To address the challenge of quantifying trustworthiness of third-party dependencies in open-source software supply-chain attacks (e.g., typosquatting, AI-assisted maintenance failures), this paper proposes the first formally verifiable trust quantification framework. Methodologically, it integrates SMT-based logical modeling (using the Z3 solver) with actionable metadata (e.g., download counts, author count), uniquely embedding human-interpretable trust indicators into a first-order decidable theory. It formally defines the “minimum trust cost” optimization problem, enabling joint trade-offs between formal security guarantees and empirically grounded trust assessments. Experimental evaluation demonstrates high precision and scalability on dependency graphs comprising thousands of packages, successfully identifying both synthetically crafted and real-world malicious Rust crates.

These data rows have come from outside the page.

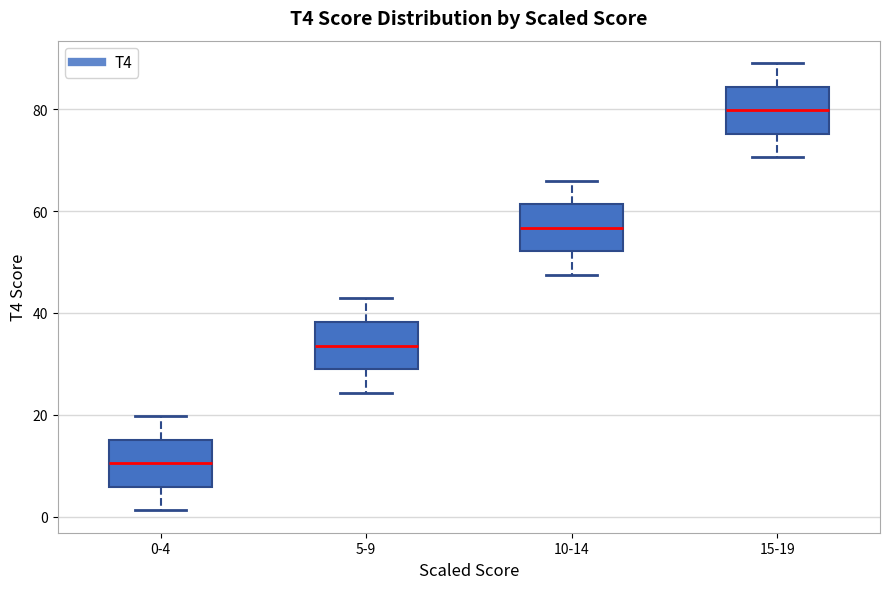

Reading left to right, read every box against the y-axis: the position of its median line, the range the box covers, and the ends of its whiskers. The values are not printed on the chart, so give them approximately, as read against the axis.

0-4: median 10, box 6 to 16, whiskers 2 to 20
5-9: median 34, box 28 to 38, whiskers 24 to 42
10-14: median 56, box 52 to 62, whiskers 48 to 66
15-19: median 80, box 76 to 84, whiskers 70 to 90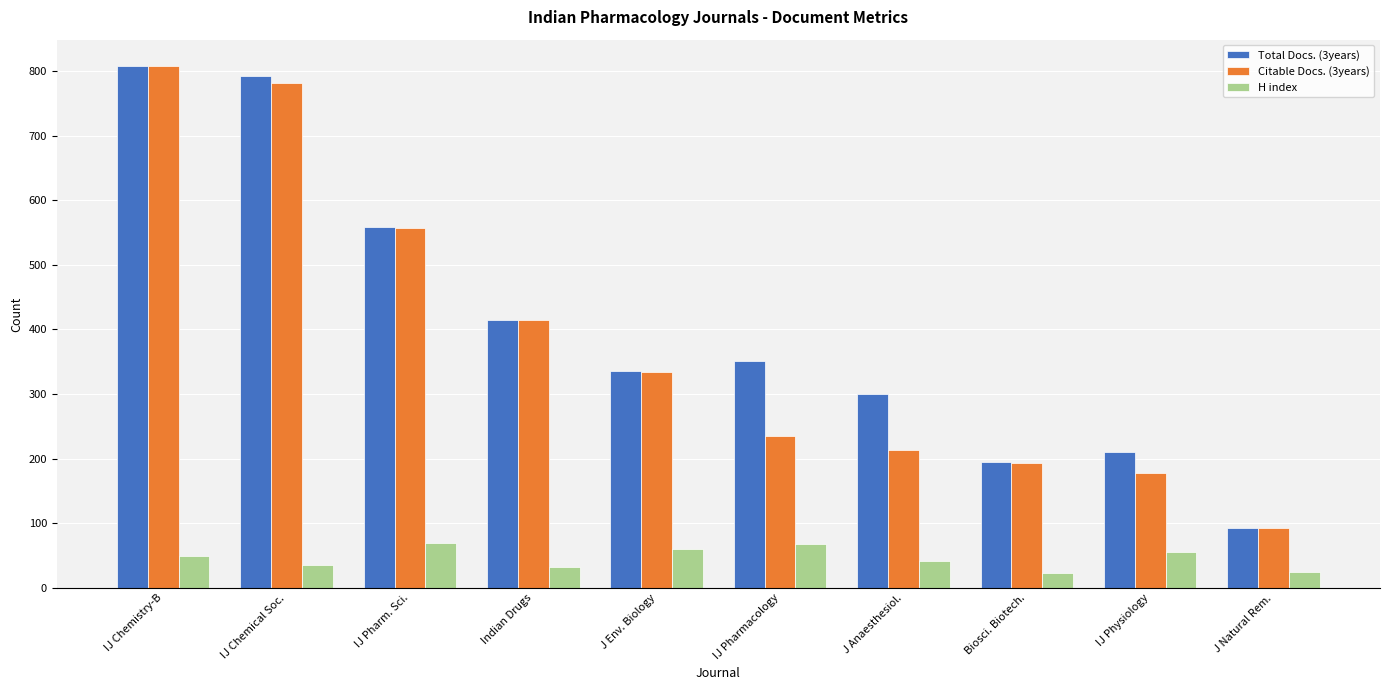

What is the greatest value displayed?

808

Supply chain attacks threaten open-source software ecosystems. This paper proposes a formal framework for quantifying trust in third-party software dependencies that is both formally checkable - formalized in satisfiability modulo theories (SMT) - while at the same time incorporating human factors, like the number of downloads, authors, and other metadata that are commonly used to identify trustworthy software in practice. We use data from both software analysis tools and metadata to build a first-order relational model of software dependencies; to obtain an overall "trust cost" combining these factors, we propose a formalization based on the minimum trust problem which asks for the minimum cost of a set of assumptions which can be used to prove that the code is safe. We implement these ideas in Cargo Sherlock, targeted for Rust libraries (crates), incorporating a list of candidate assumptions motivated by quantifiable trust metrics identified in prior work. Our evaluation shows that Cargo Sherlock can be used to identify synthetically generated supply chain attacks and known incidents involving typosquatted and poorly AI-maintained crates, and that its performance scales to Rust crates with many dependencies.